Once the bacteria is established in a tank, it is hard to kill as it develops a thick protective bio-film and so whilst adding chemicals, to (for example a quarantine or breeding/fry raising) a tank will kill other types of bacteria, this bacteria will thrive in these clean conditions as there is now no other competing bacteria to fight over resources like fish waste or food particles. (See Competitive Exclusion).
This bacteria slows its growth, the hotter it gets. At 35-45°C (95-113°F) it stops growing. But does not die.
Boiling infected equipment for 10 minutes will eliminate it.
Treatments using Silver Proteinate (Protargol) are not effective.

So I'm going to boil the small tools I can't easily replace and maybe even use a chlorine dunk for 30 minutes afterwards. That will take care of the small things I can fit inside a pot to boil.

I still need tips on how to eventually deal with my python hose. Those are not cheap so I really do need to figure out what to do to clean it up.
 
millca
  • Thread Starter
  • #12
Sorry for the numerous posts, but I figured this info may help others as I discover it online elsewhere.
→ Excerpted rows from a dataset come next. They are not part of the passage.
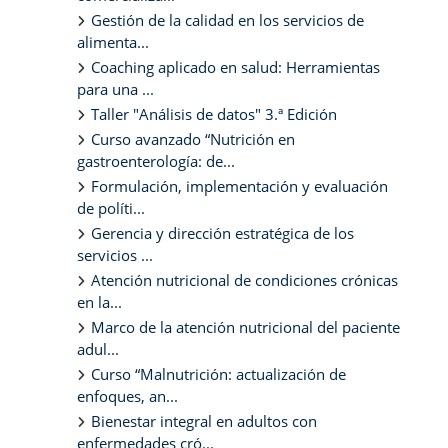
Gestión de la calidad en los servicios de
alimenta...
Coaching aplicado en salud: Herramientas
para una ...
Taller "Análisis de datos" 3.ª Edición
Curso avanzado “Nutrición en
gastroenterología: de...
Formulación, implementación y evaluación
de políti...
Gerencia y dirección estratégica de los
servicios ...
Atención nutricional de condiciones crónicas
en la...
Marco de la atención nutricional del paciente
adul...
Curso “Malnutrición: actualización de
enfoques, an...
Bienestar integral en adultos con
enfermedades cró...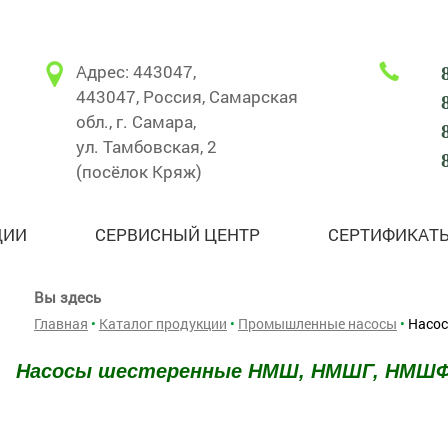
Адрес: 443047,
443047, Россия, Самарская
обл., г. Самара,
ул. Тамбовская, 2
(посёлок Кряж)
ЦИИ
СЕРВИСНЫЙ ЦЕНТР
СЕРТИФИКАТ
Вы здесь
Главная
•
Каталог продукции
•
Промышленные насосы
•
Насо
Насосы шестеренные НМШ, НМШГ, НМШ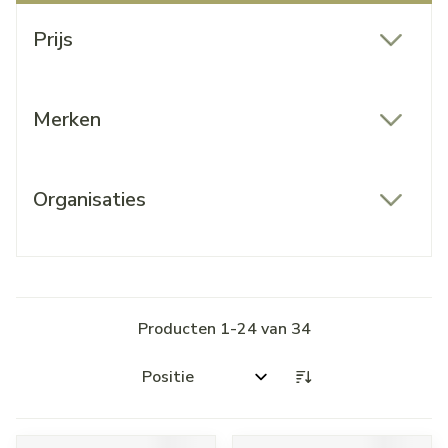
Doorgaan naar productlijst
Prijs
filter
Merken
filter
Organisaties
filter
Producten
1
-
24
van
34
Sorteer op: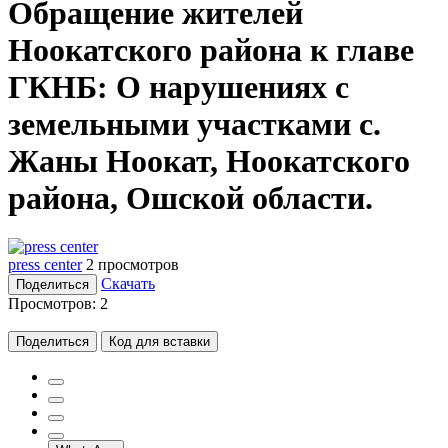
Обращение жителей
Ноокатского района к главе
ГКНБ: О нарушениях с
земельными участками с.
Жаны Ноокат, Ноокатского
района, Ошской области.
press center
2 просмотров
Скачать
Поделиться
Просмотров:
2
Поделиться
Код для вставки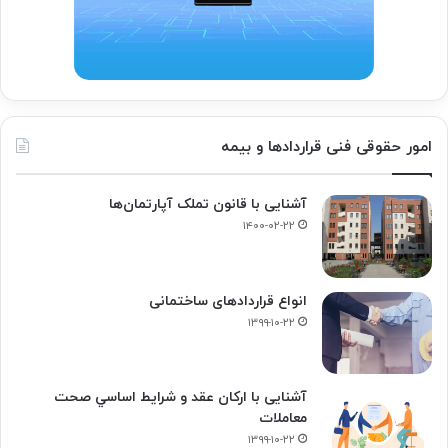
امور حقوقی فنی قراردادها و بیمه
آشنایی با قانون تملک آپارتمان‌ها
۱۴۰۰-۰۲-۲۲
انواع قراردادهای ساختمانی
۱۳۹۹-۱۰-۲۲
آشنایی با ارکان عقد و شرايط اساسي صحت
معاملات
۱۳۹۹-۱۰-۲۲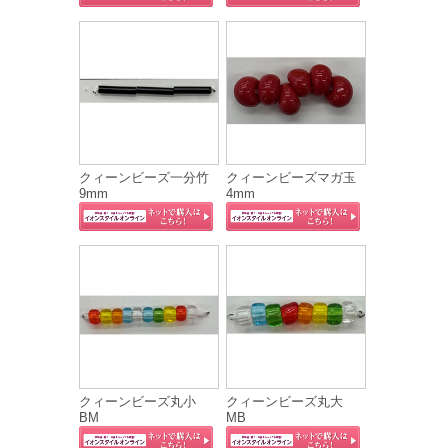
クィーンビーズ一分竹
クィーンビーズマガ玉
9mm
4mm
クィーンビーズ丸小
クィーンビーズ丸大
BM
MB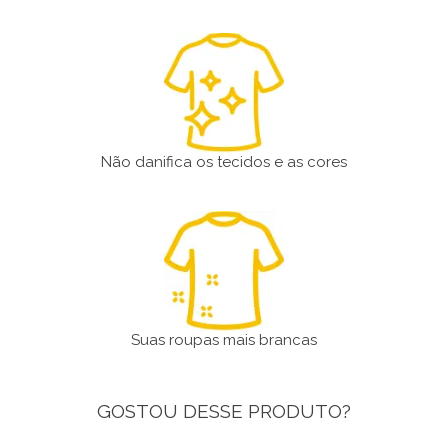
Não danifica os tecidos e as cores
Suas roupas mais brancas
GOSTOU DESSE PRODUTO?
Sometimes you will have a survivor or two. These fish are carriers of the disease and should not be exposed to any new fish. Treat with Kanamyacin (KanaPlex by Seachem). You can buy this online or at specialty fish stores. You also want to disinfect anything and everything that has come in contact with the water of the infected fish. Use Calcium Hypochlorite, found in pool stores to disinfect. Not even bleach or acid will kill this bacteria, so Calcium Hypochlorite is a MUST. Use it on the entire tank, the filters (let the filter run like normal for a day while using), nets, the surface around the tank, buckets, syphons, decorations, isolation tanks, and anything else that has been in contact with the water of the infected fish. This is an absolute must or the disease will reappear if you get new fish. The jestation period of this bacteria (Mycobacteriosis) can be anything from a day to 6 months depending on the immune system and stress level of the fish. So, if you cleaned the tank without Calcium Hypochlorite and didn't treat your survivors (if any) with KanaPlex, and you add new fish, you may not see a problem until 6 months later! But one thing is for certain if you have this deadly killer - It WILL rear its ugly head again if not dealt with properly! And the proper way to deal with this bug is as mentioned above.
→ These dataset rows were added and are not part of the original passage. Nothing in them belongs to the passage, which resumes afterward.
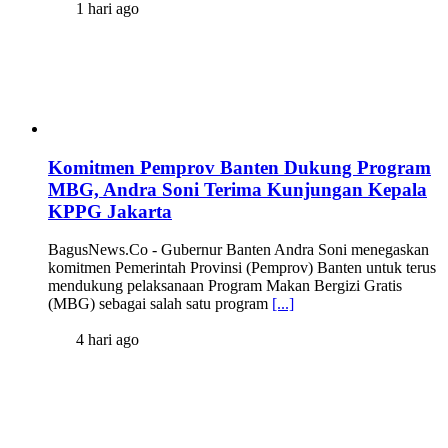
1 hari ago
Komitmen Pemprov Banten Dukung Program
MBG, Andra Soni Terima Kunjungan Kepala
KPPG Jakarta
BagusNews.Co - Gubernur Banten Andra Soni menegaskan
komitmen Pemerintah Provinsi (Pemprov) Banten untuk terus
mendukung pelaksanaan Program Makan Bergizi Gratis
(MBG) sebagai salah satu program
[...]
4 hari ago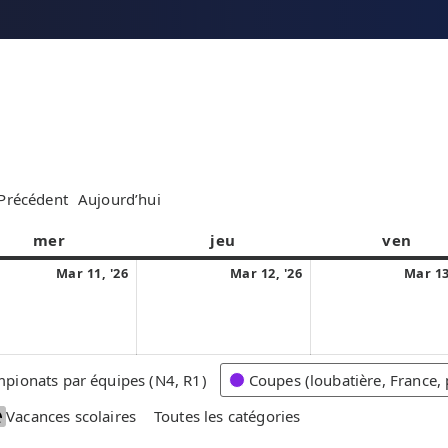
Précédent
Aujourd’hui
mer
m
jeu
j
ven
v
e
e
e
1
1
Mar 11, '26
Mar 12, '26
Mar 13
r
u
n
1
2
c
d
d
m
m
r
i
r
a
a
e
e
r
r
pionats par équipes (N4, R1)
Coupes (loubatière, France, 
d
d
s
s
i
i
Vacances scolaires
Toutes les catégories
2
2
0
0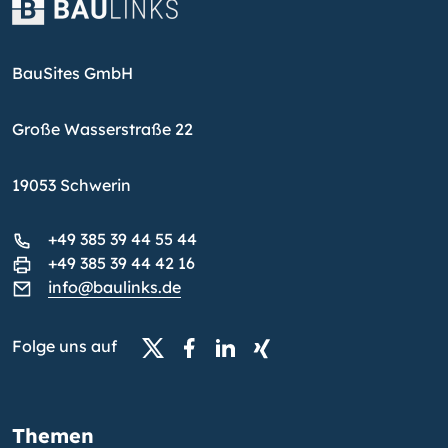
BauSites GmbH
Große Wasserstraße 22
19053 Schwerin
+49 385 39 44 55 44
+49 385 39 44 42 16
info@baulinks.de
Folge uns auf
Themen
Please use common sense - if you have any survivors, don't put Calcium Hypochlorite in there with them!!!!! Treat with KanaPlex instead! It would be best to do this in a smaller hospital (isolation) tank while disinfecting the tank where it all started with the Calcium Hypochlorite. Then when you remove the Calcium Hypochorite thoroughly from your tank, let the whole thing cycle just like you would a brand new aquarium for at least a week or two. Put your treated survior(s) back in there after that time period, and disinfect the isolation tank you used with Calcium Hypochlorite!

Looks like Calcium Hypochlorite is the way to go instead of Chlorox bleach.
 
endlercollector
  • #13
The easiest way to sterilize is to put 70% isopropyl alcohol (rubbing alcohol) in a spray bottle. Put the small, non-porous objects in a container that is large enough to hold them in a single layer. Put on some gloves and spray everything well. Then turn all the objects over and spray again. Allow them to air dry. The rubbing alcohol will destroy the cell walls of all bacteria in about 10 minutes. Do not go for a very high percentage of rubbing alcohol as it will then evaporate too quickly to destroy the cell walls.

I would keep any survivors in permanent quarantine in an appropriately sized tank and not add more fish. I no longer do antibiotics because they do not work on drug resistant mycobacteria.

You can also just run things through your dishwasher. I don't worry about soap residue as the water at our place is very hard, and we've never had any problems.